Mi ricordo di una famosa attrice brillante ai funerali del marito altrettanto brillante e famoso, ne furono trasmessi degli stralci in quasi tutti i programmi televisivi, specie quelli di fascia pomeridiana che sottoscrivono contratti pubblicitari in forza di emozioni intense sottolineate dagli applausi del pubblico in studio. La cerimonia si tenne nella chiesa di Dio Padre a Milano 2, dove la coppia risiedeva, il 17 maggio del 2010, quando la donna non aveva ancora compiuto settantanove anni. Ma la sua età appariva indefinita; non è vero che le afflizioni invecchino, oltre una certa misura astraggono. Seduta su una sedia a rotelle con dei grandi occhiali da vista e l'occhio sinistro ricoperto da una garza (forse l’esito di un intervento chirurgico), dava l’impressione di essere finalmente riuscita a trascendere i numerosi accidenti che, nell'ultimo periodo, ne avevano minato la salute: il dolore aveva compiuto un salto di scala, immettendola a una dimensione metafisica del patire.
Non ho mai più incontrato una disperazione altrettanto compiuta, nelle coppie senza figli chi sopravvive precipita nel lutto senza il paracadute di una discendenza, tratti somatici o nella voce che gli ricordino la persona venuta a mancare. Ma qui lei non soffriva soltanto, si era fatta spazio concavo per ospitare quel figlio mai arrivato in quarantotto anni di matrimonio, a cui aveva dato la sagoma di Sofferenza; nei tempi antichi pare fosse esperienza diffusa: la psiche umana, nella resa alle passioni, diventa il teatro per l’ingresso in scena di un dio. Il funerale di Raimondo Vianello, di lui naturalmente stiamo parlando, più ancora di quello di Lady Diana o di John Fitzgerald Kennedy, si è così rivelato una tardiva manifestazione del mito, e Sandra Mondaini l’emblema incarnato della perdita. Ma c’è anche un aspetto personale. Da quel giorno ho cominciato a guardare alla vita degli altri con occhi diversi, come se fossero azioni di borsa e ne detenessi una minima quota, da monitorare sui grafici. Nelle fasi toro rimango indifferente ai guadagni, però quando i titoli precipitano sento che la direzione mi tocca, di più, mi riguarda. Provo a confrontare la memoria con le immagini registrate, su YouTube si trova tutto.

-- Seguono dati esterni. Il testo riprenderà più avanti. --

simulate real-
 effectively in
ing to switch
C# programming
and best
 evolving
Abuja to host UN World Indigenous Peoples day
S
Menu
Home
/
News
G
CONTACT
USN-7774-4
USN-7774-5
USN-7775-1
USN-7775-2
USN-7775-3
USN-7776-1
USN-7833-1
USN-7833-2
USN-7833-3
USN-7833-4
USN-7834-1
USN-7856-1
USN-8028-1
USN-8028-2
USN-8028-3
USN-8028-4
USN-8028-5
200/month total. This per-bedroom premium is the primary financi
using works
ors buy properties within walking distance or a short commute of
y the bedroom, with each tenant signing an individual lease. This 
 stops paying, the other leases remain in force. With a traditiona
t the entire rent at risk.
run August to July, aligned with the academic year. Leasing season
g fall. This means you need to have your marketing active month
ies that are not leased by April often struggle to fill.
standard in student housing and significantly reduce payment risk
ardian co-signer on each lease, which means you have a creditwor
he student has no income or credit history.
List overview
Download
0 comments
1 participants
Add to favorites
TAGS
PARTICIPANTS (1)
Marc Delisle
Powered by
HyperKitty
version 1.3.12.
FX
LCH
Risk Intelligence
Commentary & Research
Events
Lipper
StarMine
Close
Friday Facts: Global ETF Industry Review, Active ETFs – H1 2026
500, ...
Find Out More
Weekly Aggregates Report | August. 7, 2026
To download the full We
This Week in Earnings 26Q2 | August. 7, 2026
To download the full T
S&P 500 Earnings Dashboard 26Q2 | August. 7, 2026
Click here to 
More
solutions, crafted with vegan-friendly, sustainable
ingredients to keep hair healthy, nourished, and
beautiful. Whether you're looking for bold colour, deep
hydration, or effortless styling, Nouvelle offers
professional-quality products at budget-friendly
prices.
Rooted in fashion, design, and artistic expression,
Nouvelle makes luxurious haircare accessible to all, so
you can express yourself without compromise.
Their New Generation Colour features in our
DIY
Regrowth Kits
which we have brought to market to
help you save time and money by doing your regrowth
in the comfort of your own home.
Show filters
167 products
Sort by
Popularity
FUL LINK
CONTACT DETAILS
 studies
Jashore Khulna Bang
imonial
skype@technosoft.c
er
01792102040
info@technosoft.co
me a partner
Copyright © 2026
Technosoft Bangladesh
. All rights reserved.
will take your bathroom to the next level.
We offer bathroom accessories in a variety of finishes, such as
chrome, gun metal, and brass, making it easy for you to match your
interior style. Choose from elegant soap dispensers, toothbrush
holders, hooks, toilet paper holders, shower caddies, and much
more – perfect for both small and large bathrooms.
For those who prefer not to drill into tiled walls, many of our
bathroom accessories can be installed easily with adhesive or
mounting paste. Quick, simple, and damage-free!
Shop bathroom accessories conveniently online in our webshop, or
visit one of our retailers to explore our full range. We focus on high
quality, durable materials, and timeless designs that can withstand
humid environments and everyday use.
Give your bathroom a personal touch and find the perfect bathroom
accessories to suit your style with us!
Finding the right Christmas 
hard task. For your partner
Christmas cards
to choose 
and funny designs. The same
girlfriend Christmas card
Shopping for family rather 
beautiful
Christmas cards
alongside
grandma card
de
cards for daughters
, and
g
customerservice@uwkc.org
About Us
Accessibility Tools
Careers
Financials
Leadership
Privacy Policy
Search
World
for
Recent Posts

Quasi subito si impone il volto tramortito della vedova, mostra la confusione della bambina con il costume a pois che vaga per i bagni 123 di Rivazzurra, i genitori vengono ricercati con l'altoparlante; lo strazio è nei gesti e nelle poche parole in risposta alle condoglianze, il resto sono lacrime. Per un personaggio pubblico il nome di battesimo (Totò, Annarè, Albertone) è la certifica di essere entrati nel cuore degli spettatori. Sandra, tutti anche qui la chiamano Sandra – Sandra e basta. Da dietro si avvicina il nipote e le carezza dolcemente le guance inumidite, poi gli subentra Silvio Berlusconi, la sua personalità lo porta a volere essere lo sposo a un matrimonio e il morto a un funerale, ma sembra autentico il bacio che le deposita sulla fronte. Dapprima non lo si vede ma si riconosce la voce: è Pippo Baudo. Salito sul presbiterio invita i presenti – che idea cretina! – a intonare in coro il nome del collega scomparso: Raimondo, Raimondo, Raimondo… nemmeno si trovassero a un addio al celibato femminile, e si spronasse il muscoloso spogliarellista a calarsi gli slip.

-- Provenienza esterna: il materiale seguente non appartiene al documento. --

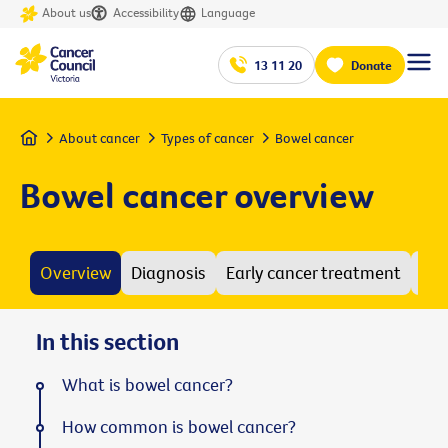
About us
Accessibility
Language
13 11 20
Donate
Home
About cancer
Types of cancer
Bowel cancer
Bowel cancer overview
Overview
Diagnosis
Early cancer treatment
Adv
In this section
What is bowel cancer?
How common is bowel cancer?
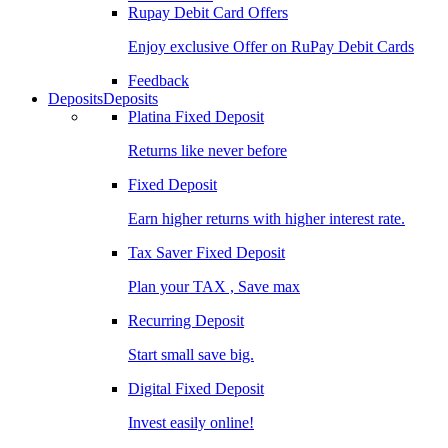
Rupay Debit Card Offers
Enjoy exclusive Offer on RuPay Debit Cards
Feedback
Deposits
Deposits
Platina Fixed Deposit
Returns like never before
Fixed Deposit
Earn higher returns with higher interest rate.
Tax Saver Fixed Deposit
Plan your TAX , Save max
Recurring Deposit
Start small save big.
Digital Fixed Deposit
Invest easily online!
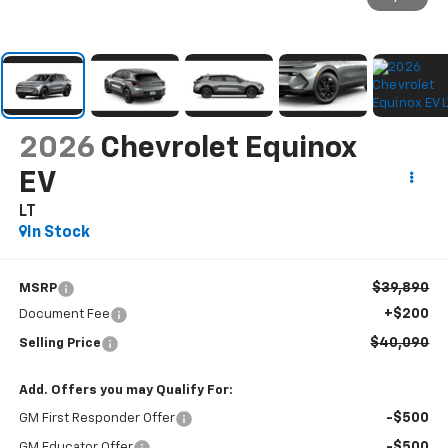
2026
Chevrolet Equinox
EV
LT
In Stock
$39,890
MSRP
+$200
Document Fee
$40,090
Selling Price
Add. Offers you may Qualify For:
-$500
GM First Responder Offer
-$500
GM Educator Offer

Dettagli che avevo scordato, in fondo non aggiungono molto a ciò che ricordavo, ed è rimasto intatto e sopito negli anni; i traumi funzionano allo stesso modo suggerisce la psicologia. In quel volto al culmine del dolore era già tutto presente, perfino il passato e il futuro, a fare da specchio a ogni successivo magone. Il più frequente è la percezione di essere vivo dentro a un corpo corruttibile, un corpo che si affeziona alla corruzione di altri corpi. Ciascuno a perdere e dunque, più che amare, il mio rimpianto prende via preventiva.